Now imagine that you are constantly irritable. You don’t know why, but you get angry at every comment your wife or close ones say. You want to yell and scream when they do the smallest thing wrong. You can’t concentrate on anything for more than a minute and so you end up working on multiple things but never accomplishing one. Your only escape is television or something that absorbs you. But when you finally leave that world, you are back and more irritable than ever.
This is the life of a person with bipolar who is on the manic side of the cycle.
Now I want you to imagine something else: imagine that there are hundreds, thousands, or even more, of people in your community who go through these difficulties every day. Imagine, even further, that they are not being treated, but are, instead, living in shame, afraid to expose this “weakness” of theirs.
And now imagine, if you will, that what I said is not an exaggeration. That there are people who are living in tremendous pain and difficulty that could be avoided. People who are suffering simply because they are not receiving the care they need. People who are in pain because they were never told that there is nothing weak about accepting help.
Now imagine that even some leaders encourage this attitude. That they push people to just “get over” their difficulties or to study Torah or pray in order to make them go away.
Imagine the same people who have to deal with anxiety, depression, mania, PTSD, schizophrenia, and every other difficulty, living in shame because they are guilty for their own emotions.
This is a reality for more people than we can imagine. This is a day to day struggle for many within the orthodox community. And while there have been many great strides in awareness (I’ve always been so proud that the I Have A Therapist campaign was so successful because of the orthodox, Hasidic Jews that helped get it rolling), there is still so much work to be done, still so much stigma to overcome, and still so much education that still needs to happen.
Judaism has always been, in a way, obsessed with health. Saving your own or someone else’s life takes precedence over almost every mitzvah in the Torah. Suddenly, when you save someone’s life on Shabbat by breaking it, you are making the day even holier.
The Rambam, who was also a trained physician, is famous both in the religious and secular worlds for his beliefs and theories about health.
Miracle story after miracle story revolves in some way around doctors and the physical health of their patients.
And yet… when it comes to mental health, there are crickets. Silence. Not necessarily stigma, but certainly not the powerful stories, the push to help others, the countless charitable organizations, that exist for those with physical health ailments.

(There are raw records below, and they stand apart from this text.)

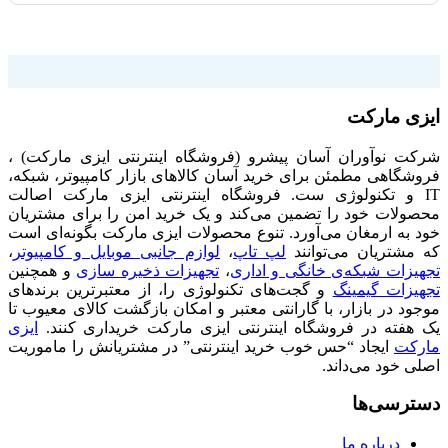
فروشگاه اینترنتی ایزی مارکت
ایزی مارکت
شرکت نوآوران آسان پیشرو (فروشگاه اینترنتی ایزی مارکت) ،
فروشگاهی مطمئن برای خرید آسان کالاهای بازار کامپیوتر، شبکه،
IT و تکنولوژی ست. فروشگاه اینترنتی ایزی مارکت اصالت
محصولات خود را تضمین می‌کند و یک خرید امن را برای مشتریان
خود به ارمغان می‌آورد. تنوع محصولات ایزی مارکت بگونه‌ای است
که مشتریان می‌توانند
لپ تاپ
،
لوازم جانبی موبایل و کامپیوتر
،
تجهیزات شبکه‌ی خانگی و اداری
،
تجهیزات ذخیره سازی
و همچنین
تجهیزات گیمینگ
و گجت‌های تکنولوژی را، از معتبرترین برندهای
موجود در بازار، با گارانتی معتبر و امکان بازگشت کالای معیوب تا
یک هفته در فروشگاه اینترنتی ایزی مارکت خریداری کنند.
ایزی
مارکت
ایجاد “حس خوب خرید اینترنتی” در مشتریانش را ماموریت
اصلی خود می‌داند.
دسترسی‌ها
درباره ما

There is, of course, absolutely no reason for this to be the case. Because mental health is, whether we accept it or not, the same as physical health. The brain is a part of our physical body, as are our nerves, and practically every other part of our body that creates mental difficulties. Not to mention the vast amount of physical ailments a person can suffer from when their mental health erodes.
I’ve asked you to imagine all the difficulties a person with mental health problems may go through.
Now I want you to imagine something else.
Imagine that you can do something. That you can improve things. That you have the power to make the Jewish world healthier than it has been for generations. Imagine that you can now solve more problems than any one miracle story ever solved. Imagine that we have the power to make the Jewish community stronger than it has ever been.
And that is the beauty of the situation we find ourselves in: while mental health resources may be lacking, the more we talk about this subject, the more we encourage those around us to seek the help they need, the more we make suffering from depression no different than being physically sick, the more people will be helped. The more happy marriages there will be. The more happy people there will be. The less suicides. The more achdus. The less lashon hara.
Practically every problem in the Jewish community could be lessened if we fully embraced mental health. Lives would be saved. People would treat each other better.
Imagine it. Because, just like the problems, it is not so far away from you.